LNCtips.com: Case Closed!
As a new legal nurse consultant, you probably know that medically related lawsuits can end in a trial. But did you know that there are other ways for lawsuits to end? Let's look at the different ways that a lawsuit can be resolved.
A case can be dismissed by summary judgment. The case is resolved by a judge who decides on a motion for summary judgment before the case goes to trial. In medical malpractice cases, summary judgment is often a win for the Defense, which argues that the Plaintiff has no factual dispute. For example, the Defense could claim that no malpractice occurred or that the damages suffered by the Plaintiff were known complications of a procedure.
Cases can also be closed through settlement, the most common way for lawsuits to end. Settlements are wins for the Plaintiff. In a settlement, the Plaintiff agrees to close the case in exchange for money from the Defense. Many cases are resolved this way because the settlement amount is less costly for the defendant (or, more precisely, the defendant's insurance company) than the expense of a trial would be, even if the trial ended in a Defense verdict. It doesn't make sense from a financial standpoint for the Defense to spend $100,000 on a trial when the Plaintiff would settle the case for $25,000.

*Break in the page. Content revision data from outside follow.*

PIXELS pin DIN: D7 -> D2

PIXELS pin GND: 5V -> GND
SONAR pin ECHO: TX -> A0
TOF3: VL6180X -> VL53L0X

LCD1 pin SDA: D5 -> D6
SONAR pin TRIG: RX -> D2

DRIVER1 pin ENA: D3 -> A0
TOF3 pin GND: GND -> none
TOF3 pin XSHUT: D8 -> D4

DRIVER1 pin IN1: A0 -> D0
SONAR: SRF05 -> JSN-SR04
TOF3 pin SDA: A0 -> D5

When settlements are reached, the case is dismissed with prejudice. A case dismissed this way is a final judgment. It means that the case cannot be filed against the Defendant again.
On the other hand, if a case is dismissed without prejudice, the Plaintiff is free to file another case on the same matter. It's unlikely that any defendant would agree to this type of settlement.

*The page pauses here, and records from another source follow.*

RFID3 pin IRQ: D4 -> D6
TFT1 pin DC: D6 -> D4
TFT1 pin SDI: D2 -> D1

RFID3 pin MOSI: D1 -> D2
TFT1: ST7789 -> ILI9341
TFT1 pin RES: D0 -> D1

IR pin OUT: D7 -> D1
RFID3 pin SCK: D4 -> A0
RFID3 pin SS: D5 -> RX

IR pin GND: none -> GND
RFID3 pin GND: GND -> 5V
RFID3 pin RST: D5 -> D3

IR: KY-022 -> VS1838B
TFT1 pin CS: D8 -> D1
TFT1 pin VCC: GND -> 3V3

Other ways for cases to close are through mediation and arbitration, two forms of alternative dispute arbitration. Both mediation and arbitration take place outside the courtroom and involve a third-party facilitator who reviews the Plaintiff and Defense evidence. The facilitator in mediation has no power to impose a resolution of the lawsuit. However, the mediator acts as a neutral person who works with both parties, often successfully, to end the case.

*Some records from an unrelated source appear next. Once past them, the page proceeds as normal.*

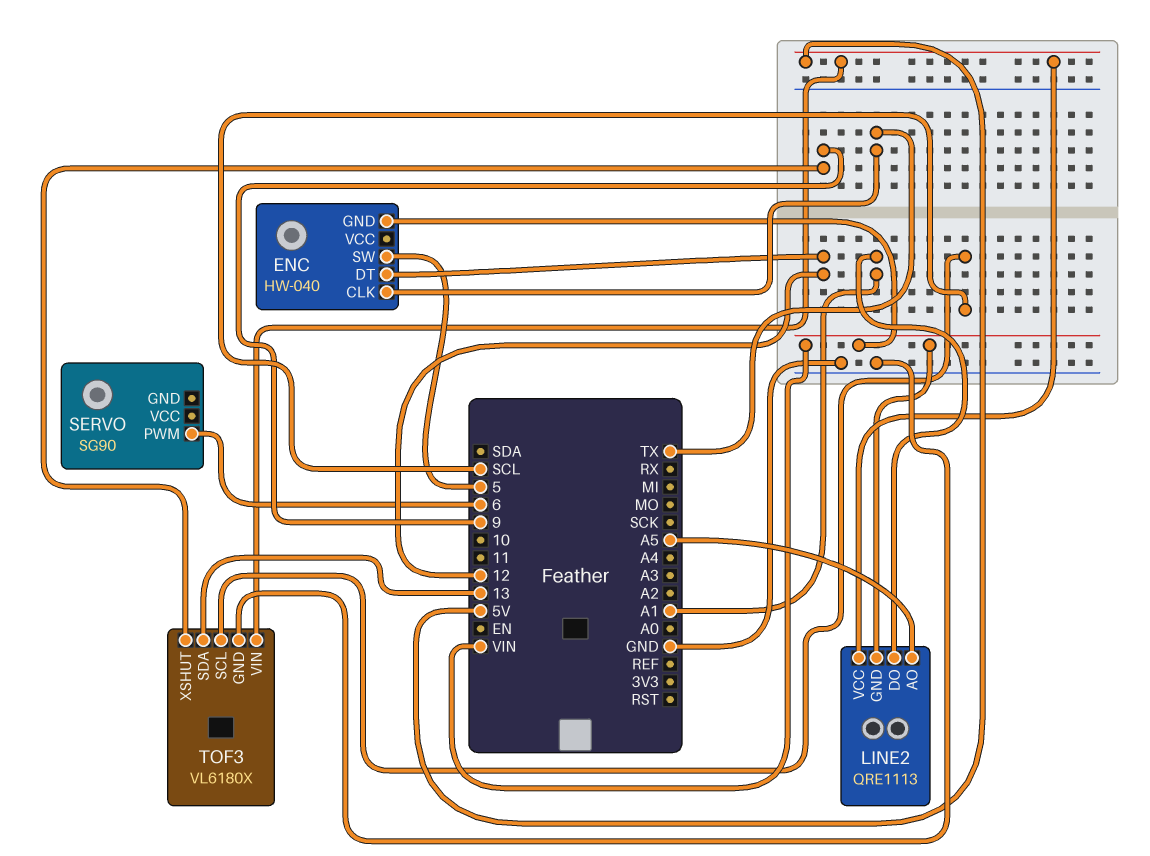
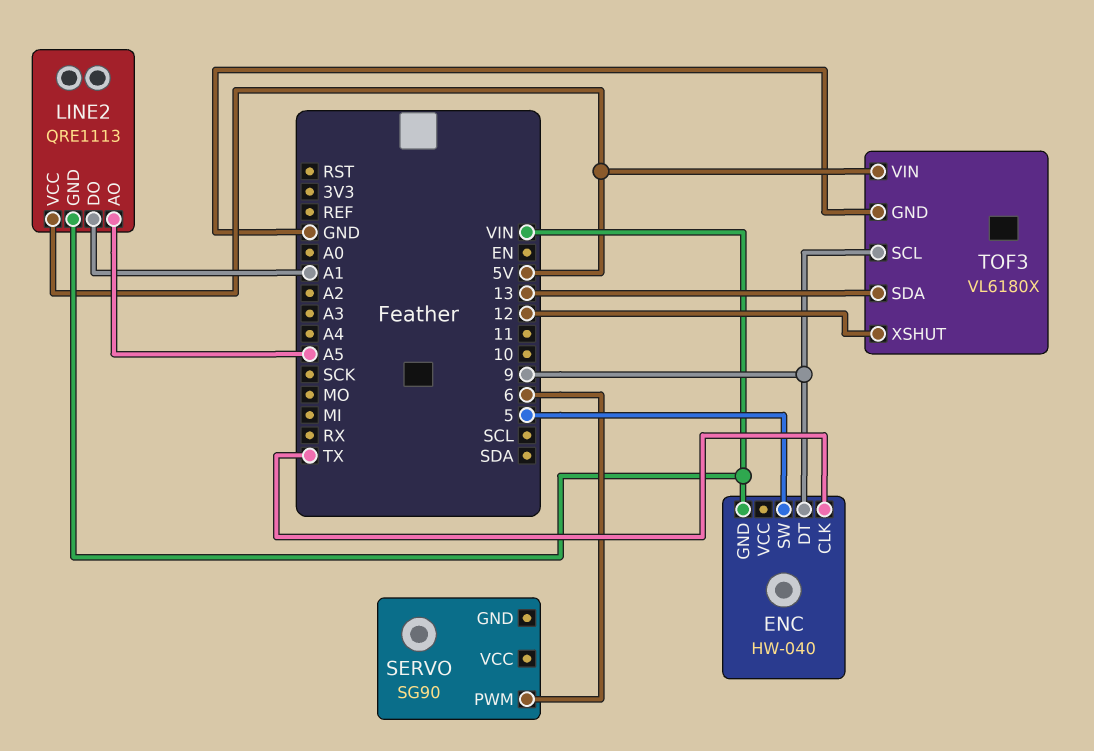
ENC pin DT: 12 -> 9
TOF3 pin SCL: SCL -> 9
TOF3 pin XSHUT: 9 -> 12

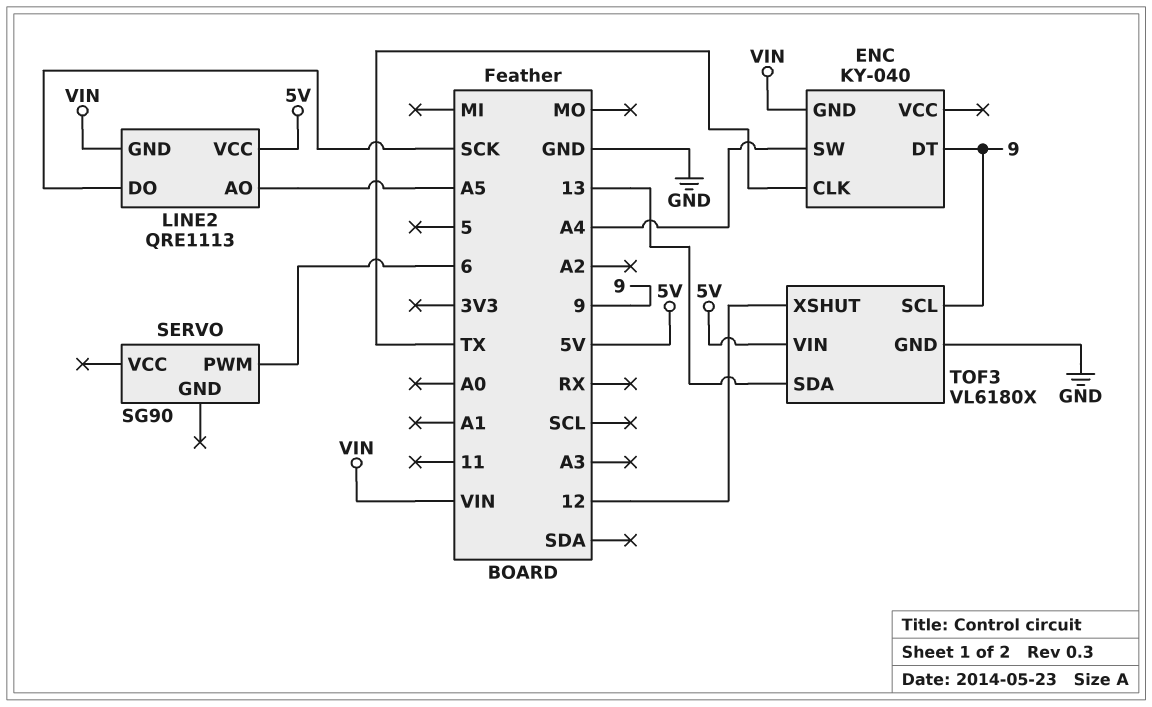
ENC: HW-040 -> KY-040
ENC pin SW: 5 -> A4
LINE2 pin DO: A1 -> SCK

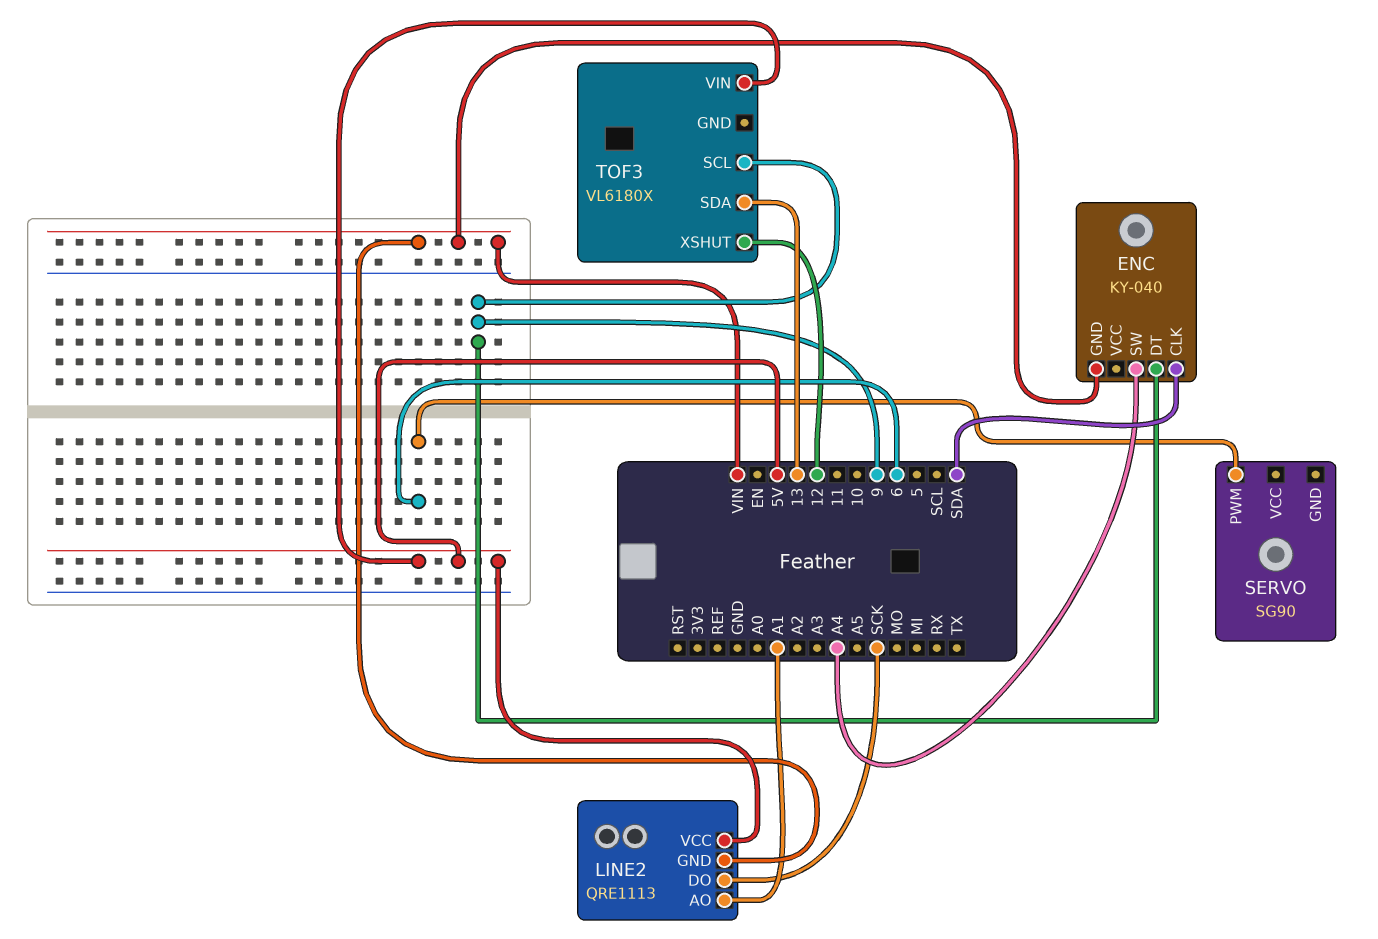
ENC pin CLK: TX -> SDA
LINE2 pin AO: A5 -> A1
TOF3 pin GND: GND -> none

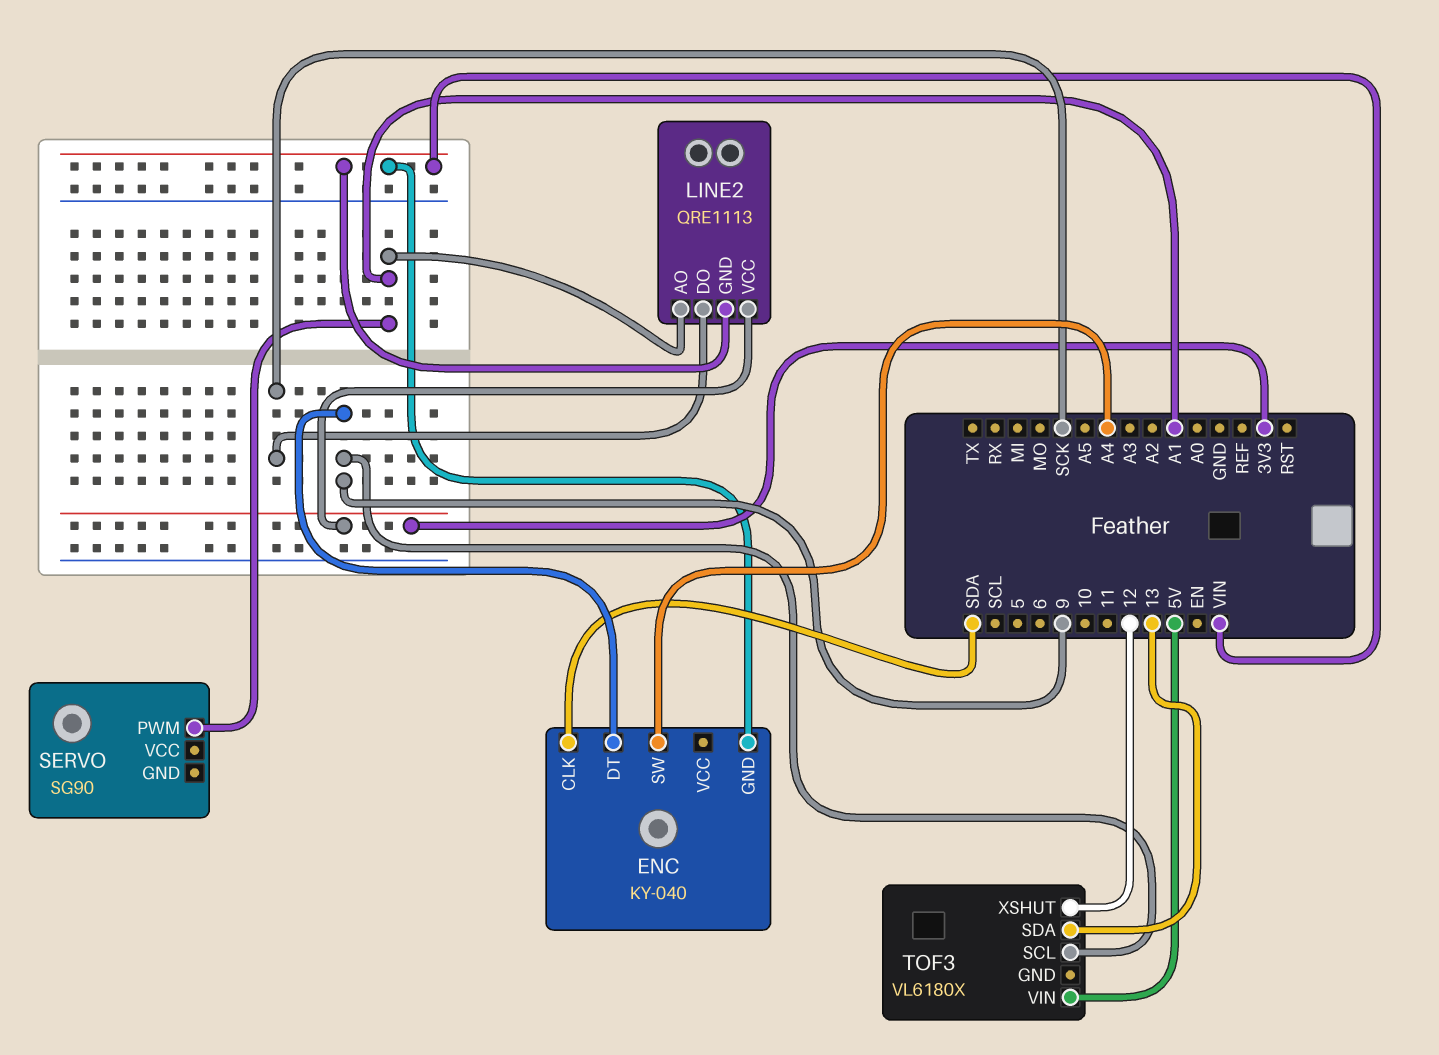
LINE2 pin VCC: 5V -> 3V3
SERVO pin PWM: 6 -> A1

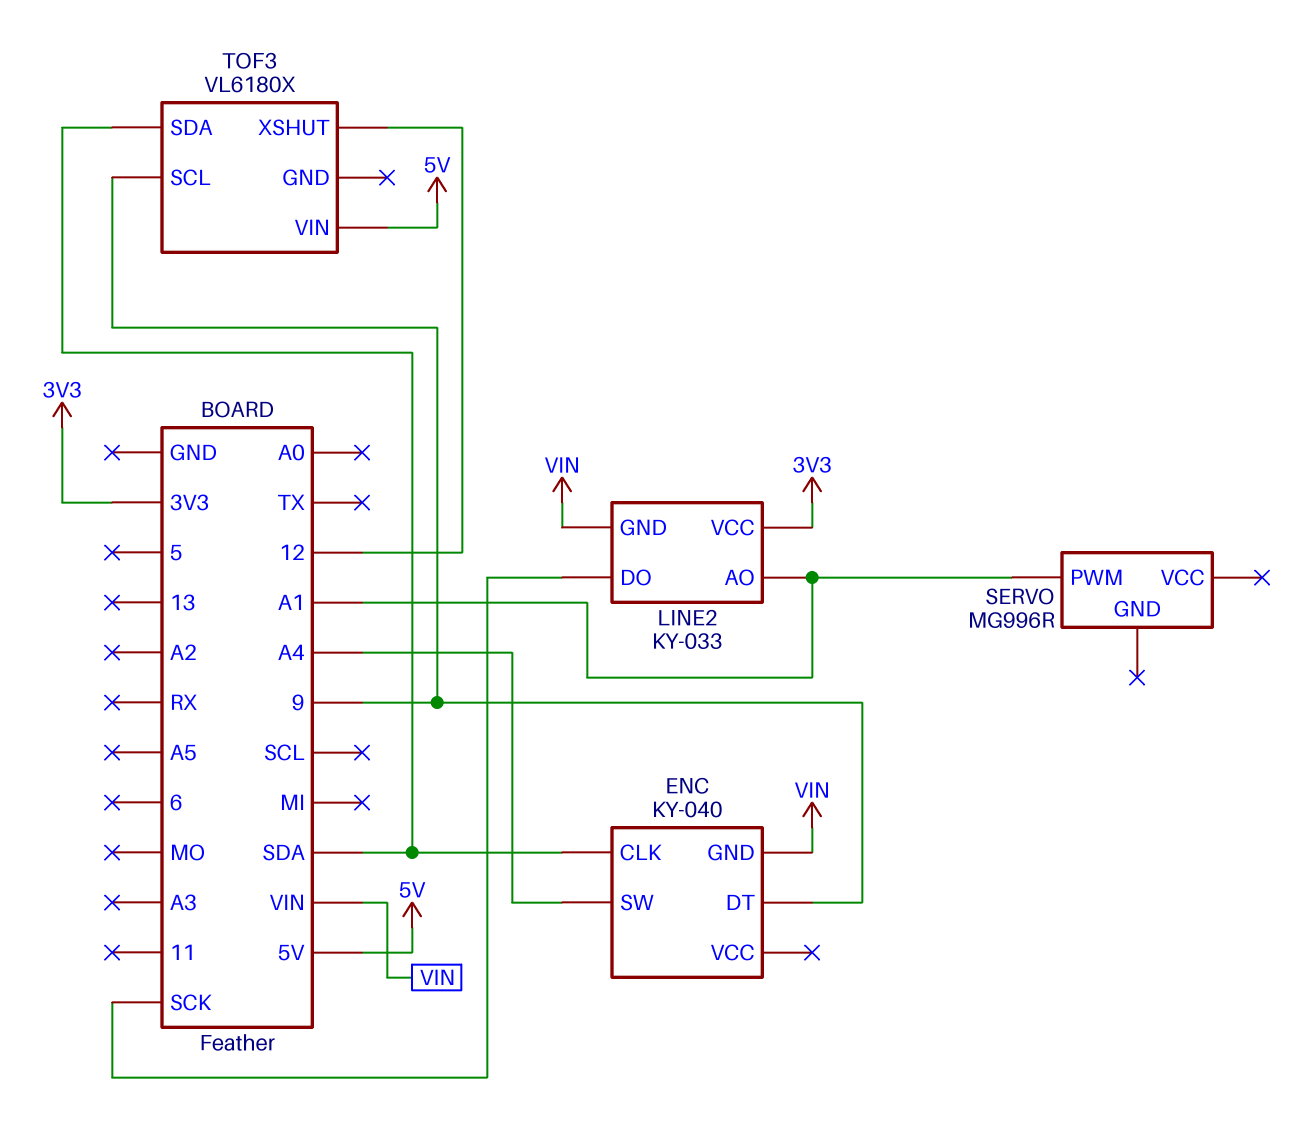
LINE2: QRE1113 -> KY-033
SERVO: SG90 -> MG996R
TOF3 pin SDA: 13 -> SDA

Unlike a mediator, an arbitrator has the power to decide the outcome of the case after listening to arguments from both the Plaintiff and Defense. Arbitration proceedings are used if the parties had a contract to use this type of alternative dispute resolution or agreed to arbitration. The arbitrator's decision is final and permanent.
And, of course, a case can end by going to trial. At trial, the Plaintiff and Defense put forth their cases in the presence of jury members who decide the outcome of the case. We have all heard about large awards to Plaintiffs who won their medical malpractice cases. But most trials for medical malpractice cases award nothing to the Plaintiff because the Defense wins the case. In fact, in some states Defense verdicts account for 85% of all medical malpractice verdicts.
Even with this advantage, it's common for cases to settle on the eve of trial or even during trial. This late stage settlement occurs because of jury unpredictability. The Defense may be leery of the jury's ability to reach a verdict based on the facts of the case if jury members seem focused on witness composure or attorney personalities.